Quelli non dissero nulla. Lui guardò prima l’uno e poi l’altro: avevano gli occhi vitrei per il terrore. Quando lui depose il bastone, la persona sotto il mucchio di stracci si nascose piagnucolando. Ged si tolse il mantello appesantito dall’acqua e dal ghiaccio, si spogliò completamente e si accoccolò accanto al focolare. — Datemi qualcosa in cui avvolgermi — disse. Era rauco, e quasi non riusciva a parlare perché gli battevano i denti e lunghi brividi lo squassavano. Anche se lo udirono, i due vecchi non risposero. Ged tese un braccio e prese dal mucchio un cencio, una pelle di capra ridotta a brandelli coperti di untume nero. La persona sotto il mucchio gemette di paura, ma Ged non le badò. Si massaggiò, asciugandosi, poi mormorò: — Avete legna? Attizza un po’ il fuoco, vecchio. Vengo da voi spinto dal bisogno, non intendo farvi nessun male.
Il vecchio non si mosse: lo fissava intontito dalla paura.
— Mi capisci? Non parli hardese? — Ged indugiò, poi aggiunse: — Kargad?

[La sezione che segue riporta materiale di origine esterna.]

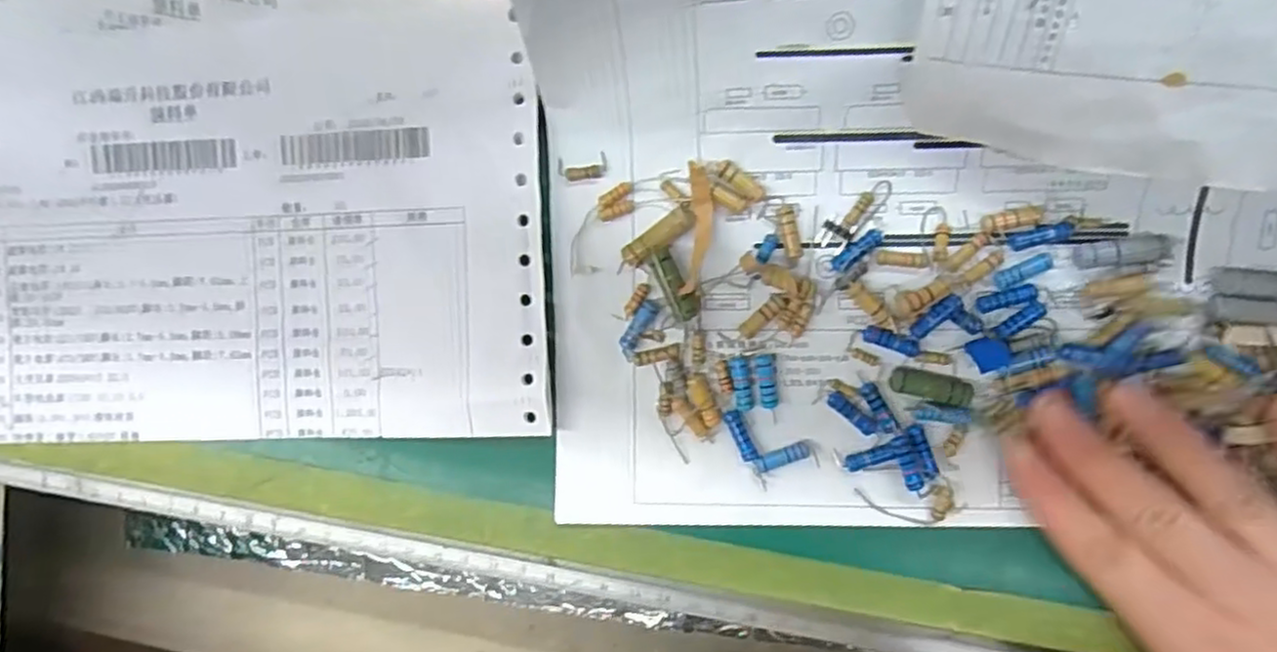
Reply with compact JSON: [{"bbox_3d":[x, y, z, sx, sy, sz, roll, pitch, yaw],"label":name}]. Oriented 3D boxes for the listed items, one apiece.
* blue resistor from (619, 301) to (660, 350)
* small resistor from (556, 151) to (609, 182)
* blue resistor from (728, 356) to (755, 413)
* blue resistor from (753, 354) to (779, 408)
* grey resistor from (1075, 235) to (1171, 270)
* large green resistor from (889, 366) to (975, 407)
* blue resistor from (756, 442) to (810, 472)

A quella parola il vecchio annuì, con un cenno secco, come una marionetta triste e decrepita. Ma poiché era l’unica parola che Ged conoscesse della lingua karg, il dialogo finì lì. Trovò la legna ammucchiata contro una parete, riattizzò lui stesso il fuoco, e poi, a gesti, chiese acqua, poiché l’acqua di mare che aveva inghiottito gli aveva dato la nausea e adesso era riarso dalla sete. Tremando, il vecchio indicò una grande conchiglia contenente acqua, e spinse verso il fuoco un’altra conchiglia dove stavano pezzi di pesce affumicato. E così, seduto a gambe incrociate accanto al fuoco, Ged bevve e mangiò un po’, e mentre cominciava a recuperare un po’ di forza e di lucidità si domandò dov’era. Neppure col vento magico poteva essersi spinto fino alle Terre di Kargad. Quell’isola doveva essere nello stretto, a oriente di Gont ma ancora a occidente di Karego-At. Gli sembrava strano che qualcuno abitasse in un luogo così piccolo e desolato, una semplice barena di sabbia: forse erano reietti, ma era troppo stanco per pensarci.

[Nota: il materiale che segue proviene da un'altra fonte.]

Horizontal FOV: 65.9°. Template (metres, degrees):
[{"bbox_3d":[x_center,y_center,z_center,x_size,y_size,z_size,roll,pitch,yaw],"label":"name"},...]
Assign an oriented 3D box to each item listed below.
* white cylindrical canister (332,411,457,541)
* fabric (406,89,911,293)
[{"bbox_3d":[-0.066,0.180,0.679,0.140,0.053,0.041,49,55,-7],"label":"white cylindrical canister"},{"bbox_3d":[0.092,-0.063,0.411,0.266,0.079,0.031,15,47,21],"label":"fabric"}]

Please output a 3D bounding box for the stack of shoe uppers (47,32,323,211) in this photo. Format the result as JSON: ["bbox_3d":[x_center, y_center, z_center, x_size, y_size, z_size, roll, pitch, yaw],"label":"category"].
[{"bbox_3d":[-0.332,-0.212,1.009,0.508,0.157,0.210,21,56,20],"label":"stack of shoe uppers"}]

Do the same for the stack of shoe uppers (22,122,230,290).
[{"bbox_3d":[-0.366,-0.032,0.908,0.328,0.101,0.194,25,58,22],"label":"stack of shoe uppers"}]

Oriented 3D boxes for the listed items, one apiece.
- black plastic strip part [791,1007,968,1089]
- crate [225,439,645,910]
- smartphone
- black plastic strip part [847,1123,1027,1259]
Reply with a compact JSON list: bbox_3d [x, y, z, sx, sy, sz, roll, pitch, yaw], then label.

Continuò a rigirare il mantello, esponendolo al calore. L’argenteo pelo di pellawi si asciugò in fretta; e appena la lana del rivestimento fu almeno calda, se non asciutta, Ged vi si avviluppò e si sdraiò accanto al focolare. — Dormite, povera gente — disse ai suoi taciturni anfitrioni, e posò la testa sul pavimento di sabbia e si addormentò.

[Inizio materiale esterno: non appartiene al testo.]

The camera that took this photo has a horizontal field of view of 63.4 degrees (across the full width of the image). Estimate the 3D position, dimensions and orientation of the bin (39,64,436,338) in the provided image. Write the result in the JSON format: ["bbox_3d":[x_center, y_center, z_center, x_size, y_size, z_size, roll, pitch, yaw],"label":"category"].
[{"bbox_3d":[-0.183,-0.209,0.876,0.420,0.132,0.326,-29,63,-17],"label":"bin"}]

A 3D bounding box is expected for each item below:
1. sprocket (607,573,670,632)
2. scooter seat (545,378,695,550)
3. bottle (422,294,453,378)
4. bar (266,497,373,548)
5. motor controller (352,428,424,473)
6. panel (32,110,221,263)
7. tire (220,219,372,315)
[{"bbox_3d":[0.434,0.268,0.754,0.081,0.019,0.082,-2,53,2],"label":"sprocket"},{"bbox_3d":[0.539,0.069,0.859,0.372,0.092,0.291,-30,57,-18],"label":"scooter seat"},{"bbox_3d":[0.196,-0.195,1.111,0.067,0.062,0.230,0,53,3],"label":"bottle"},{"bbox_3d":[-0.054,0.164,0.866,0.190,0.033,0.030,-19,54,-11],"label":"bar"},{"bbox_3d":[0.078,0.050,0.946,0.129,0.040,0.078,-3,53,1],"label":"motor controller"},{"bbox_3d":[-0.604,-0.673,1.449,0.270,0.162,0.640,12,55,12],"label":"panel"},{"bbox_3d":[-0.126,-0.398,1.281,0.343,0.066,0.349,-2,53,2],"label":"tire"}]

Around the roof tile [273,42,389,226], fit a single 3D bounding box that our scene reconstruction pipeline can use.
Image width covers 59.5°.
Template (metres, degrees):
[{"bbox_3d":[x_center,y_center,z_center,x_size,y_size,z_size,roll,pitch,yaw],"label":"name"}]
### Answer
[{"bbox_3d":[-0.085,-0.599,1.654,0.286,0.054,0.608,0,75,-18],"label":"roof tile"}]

Trascorse tre notti su quell’isoletta senza nome, perché la prima mattina, quando si svegliò, aveva tutti i muscoli intormentiti ed era in preda alla febbre e alla nausea. Giacque come un pezzo di legno gettato a riva dal mare, accanto al fuoco, per tutto quel giorno e per tutta la notte. Il mattino successivo si destò ancora irrigidito e indolenzito, ma si riprese. Indossò di nuovo gli abiti incrostati di sale, perché non c’era abbastanza acqua dolce per lavarli, e uscì nel grigio mattino ventoso e guardò il luogo dove l’aveva spinto l’ombra con l’inganno.
Era una barena di pietra e di sabbia, larga al massimo un miglio e di poco più lunga, circondata da una frangia di scogli e di rocce. Non vi crescevano alberi né arbusti, e neppure una pianta, eccettuata l’erba marina. La capanna stava in una depressione tra le dune, e il vecchio e la vecchia vivevano lì soli, nella totale desolazione del mare deserto. La capanna era costruita precariamente di assi e di rami gettati a riva dalle onde. L’acqua potabile veniva da un piccolo pozzo salmastro accanto alla capanna; il loro cibo era costituito da pesci e molluschi, freschi o secchi, e da licheni. Le pelli sbrindellate nella capanna, e la piccola scorta di aghi e di ami d’osso, e i tendini usati per le lenze e per accendere il fuoco, non venivano dalle capre, come aveva pensato Ged in un primo momento, ma dalle foche maculate; e per la verità quello era uno dei luoghi dove le foche vanno d’estate ad allevare i piccoli. Ma non vi giunge mai nessun altro. I vecchi temevano Ged: non perché lo credessero uno spirito, e non perché era un mago, ma solo perché era un uomo. Avevano dimenticato che c’erano altri, al mondo.